My grandson asked me last week why I let him do things his mom won't let him do at home. I leaned down and whispered, "Because at Grandma's house, the rules are different. And also, I'm not the one who has to deal with you when you crash from all that sugar."
He thought about this for a moment, then asked if he could have another cookie.
I gave him two.
## The Secret Nobody Tells You
Here's what they don't mention in any of the grandparenting books: it's not just more fun than parenting -- it's actually better than parenting. Because this time around, you know what matters and what doesn't. You know that sticky fingers wash off, that messes clean up, that childhood is so breathtakingly short that you might as well let them eat ice cream for breakfast sometimes.
When you're a parent, you're so busy worrying about the destination that you forget to enjoy the trip.
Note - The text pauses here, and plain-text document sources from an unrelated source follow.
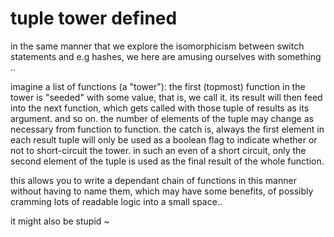 # tuple tower defined

in the same manner that we explore the isomorphicism between switch statements
and e.g hashes, we here are amusing ourselves with something ..

imagine a list of functions (a "tower"): the first (topmost) function in the
tower is "seeded" with some value, that is, we call it. its result will then
feed into the next function, which gets called with those tuple of results
as its argument. and so on. the number of elements of the tuple may change
as necessary from function to function. the catch is, always the first element
in each result tuple will only be used as a boolean flag to indicate whether
or not to short-circuit the tower. in such an even of a short circuit, only
the second element of the tuple is used as the final result of the whole
function.

this allows you to write a dependant chain of functions in this manner without
having to name them, which may have some benefits, of possibly cramming
lots of readable logic into a small space..

it might also be stupid
~
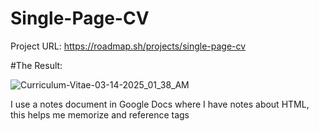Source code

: # Single-Page-CV

Project URL:
https://roadmap.sh/projects/single-page-cv

#The Result:

![Curriculum-Vitae-03-14-2025_01_38_AM](https://github.com/user-attachments/assets/6d6f9534-cb9d-42c0-b570-aa438cc9a114)

I use a notes document in Google Docs where I have notes about HTML, this helps me memorize and reference tags
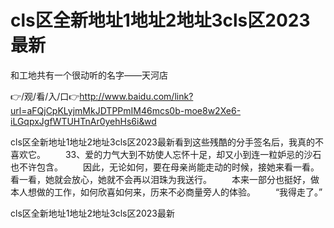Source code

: # cls区全新地址1地址2地址3cls区2023最新
和工地共有一个很动听的名字——天河店

👉/观/看/入/口👉http://www.baidu.com/link?url=aFQjCpKLyjmMkJDTPPmIM46mcs0b-moe8w2Xe6-iLGqpxJgfWTUHTnAr0yehHs6i&wd

cls区全新地址1地址2地址3cls区2023最新看到这些残酷的分手签名后，我真的不喜欢它。
　　33、爱的力气大到不妨使人忘怀十足，却又小到连一粒妒忌的沙石也不许包含。
　　因此，无论如何，要在母亲尚能走动的时候，接她来看一看。看一看，她就会放心，她就不会再以泪珠为我送行。
　　本来一部分也挺好，做本人想做的工作，如何欣喜如何来，历来不必商量旁人的体验。
　　“我得走了。”

cls区全新地址1地址2地址3cls区2023最新
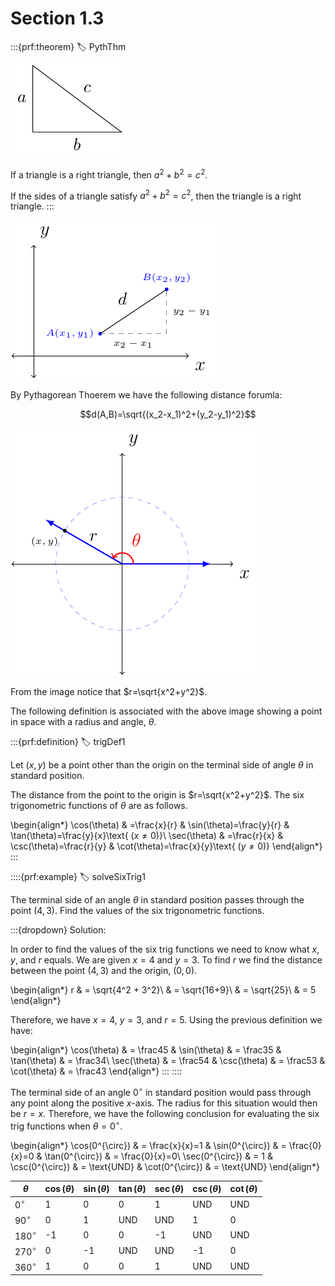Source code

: # Section 1.3

:::{prf:theorem}
:label: PythThm

!['image of a right triangle labeled with a, b, and c'](images/rightTriangle.png)

If a triangle is a right triangle, then $a^2+b^2=c^2$.

If the sides of a triangle satisfy $a^2+b^2=c^2$, then the triangle is a right triangle.
:::

!['distance between two points'](images/distanceFormula.png)

By Pythagorean Thoerem we have the following distance forumla:

$$d(A,B)=\sqrt{(x_2-x_1)^2+(y_2-y_1)^2}$$

!['image of a point on the xy axis associated with radius and angle'](images/polarCoord.png)

From the image notice that $r=\sqrt{x^2+y^2}$.

The following definition is associated with the above image showing a point in space with a radius and angle, $\theta$.

:::{prf:definition}
:label: trigDef1

Let $(x,y)$ be a point other than the origin on the terminal side of angle $\theta$ in standard position.

The distance from the point to the origin is $r=\sqrt{x^2+y^2}$. The six trigonometric functions of $\theta$ are as follows.


\begin{align*}
    \cos(\theta) & =\frac{x}{r} & \sin(\theta)=\frac{y}{r} & \tan(\theta)=\frac{y}{x}\text{ ($x\ne0$)}\\
    \sec(\theta) & =\frac{r}{x} & \csc(\theta)=\frac{r}{y} & \cot(\theta)=\frac{x}{y}\text{ ($y\ne0$)}
\end{align*}
:::

::::{prf:example}
:label: solveSixTrig1

The terminal side of an angle $\theta$ in standard position passes through the point $(4,3)$. Find the values of the six trigonometric functions.

:::{dropdown} Solution:

In order to find the values of the six trig functions we need to know what $x$, $y$, and $r$ equals. We are given $x=4$ and $y=3$. To find $r$ we find the distance between the point $(4,3)$ and the origin, $(0,0)$.

\begin{align*}
    r & = \sqrt{4^2 + 3^2}\\
    & = \sqrt{16+9}\\
    & = \sqrt{25}\\
    & = 5
\end{align*}

Therefore, we have $x=4$, $y=3$, and $r=5$. Using the previous definition we have:

\begin{align*}
    \cos(\theta) & = \frac45 & \sin(\theta) & = \frac35 & \tan(\theta) & = \frac34\\
    \sec(\theta) & = \frac54 & \csc(\theta) & = \frac53 & \cot(\theta) & = \frac43
\end{align*}
:::
::::

The terminal side of an angle $0^{\circ}$ in standard position would pass through any point along the positive $x$-axis. The radius for this situation would then be $r=x$. Therefore, we have the following conclusion for evaluating the six trig functions when $\theta=0^{\circ}$.

\begin{align*}
    \cos(0^{\circ}) & = \frac{x}{x}=1 & \sin(0^{\circ}) & = \frac{0}{x}=0 & \tan(0^{\circ}) & = \frac{0}{x}=0\\
    \sec(0^{\circ}) & = 1 & \csc(0^{\circ}) & = \text{UND} & \cot(0^{\circ}) & = \text{UND}
\end{align*}

| $\theta$ | $\cos(\theta)$ | $\sin (\theta)$ | $\tan(\theta)$ | $\sec(\theta)$ | $\csc(\theta)$ | $\cot(\theta)$ |
|---| ---           | ---             | ---            | ---            | ---            | ---            |
| $0^{\circ}$ | 1 | 0 | 0 | 1 | UND | UND |
| $90^{\circ}$ | 0 | 1 | UND | UND | 1 | 0 |
| $180^{\circ}$ | -1 | 0 | 0 | -1 | UND | UND |
| $270^{\circ}$ | 0 | -1 | UND | UND | -1 | 0 |
| $360^{\circ}$ | 1 | 0 | 0 | 1 | UND | UND |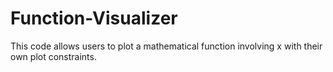 # Function-Visualizer
This code allows users to plot a mathematical function involving x with their own plot constraints.
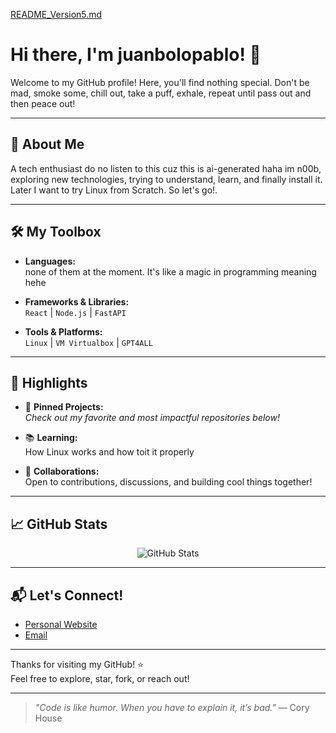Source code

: [README_Version5.md](https://github.com/user-attachments/files/22315205/README_Version5.md)
# Hi there, I'm juanbolopablo! 👋

Welcome to my GitHub profile! Here, you'll find nothing special. Don't be mad, smoke some, chill out, take a puff, exhale, repeat until pass out and then peace out!

---

## 🚀 About Me

A tech enthusiast do no listen to this cuz this is ai-generated haha im n00b, exploring new technologies, trying to understand, learn, and finally install it. Later I want to try Linux from Scratch. So let's go!.

---

## 🛠️ My Toolbox

- **Languages:**  
  none of them at the moment. It's like a magic in programming meaning hehe

- **Frameworks & Libraries:**  
  `React` | `Node.js` | `FastAPI`

- **Tools & Platforms:**  
  `Linux` | `VM Virtualbox` | `GPT4ALL`

---

## 🌟 Highlights

- 🚧 **Pinned Projects:**  
  _Check out my favorite and most impactful repositories below!_

- 📚 **Learning:**  
  How Linux works and how toit it properly

- 🤝 **Collaborations:**  
  Open to contributions, discussions, and building cool things together!

---

## 📈 GitHub Stats

<p align="center">
  <img src="https://github-readme-stats.vercel.app/api?username=juanbolopablo&show_icons=true&theme=radical" alt="GitHub Stats" />
</p>

---

## 📬 Let's Connect!

- [Personal Website](https://wiki.archlinux.org/)
- [Email](mailto:juanbolopablo@gmail.com)

---

Thanks for visiting my GitHub! ⭐️  
Feel free to explore, star, fork, or reach out!

---

> _"Code is like humor. When you have to explain it, it’s bad."_ — Cory House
When you're a grandparent, you finally understand that the trip IS the destination. The giggles, the fort-building, the zoo trips that end in meltdowns -- that's all there is. That's the whole deal.
And when it gets to be too much? When you're tired and ready for some peace and quiet?
You give them back.
It's the perfect arrangement. I get all the joy and wonder and sticky hugs, and my daughter gets all the responsibility and sleep deprivation and grocery shopping with a tiny tornado.
She says it's not fair.
I tell her to wait thirty years. Then she'll understand.
And also? She might want to start practicing her "What? It's dairy" face now. She's going to need it.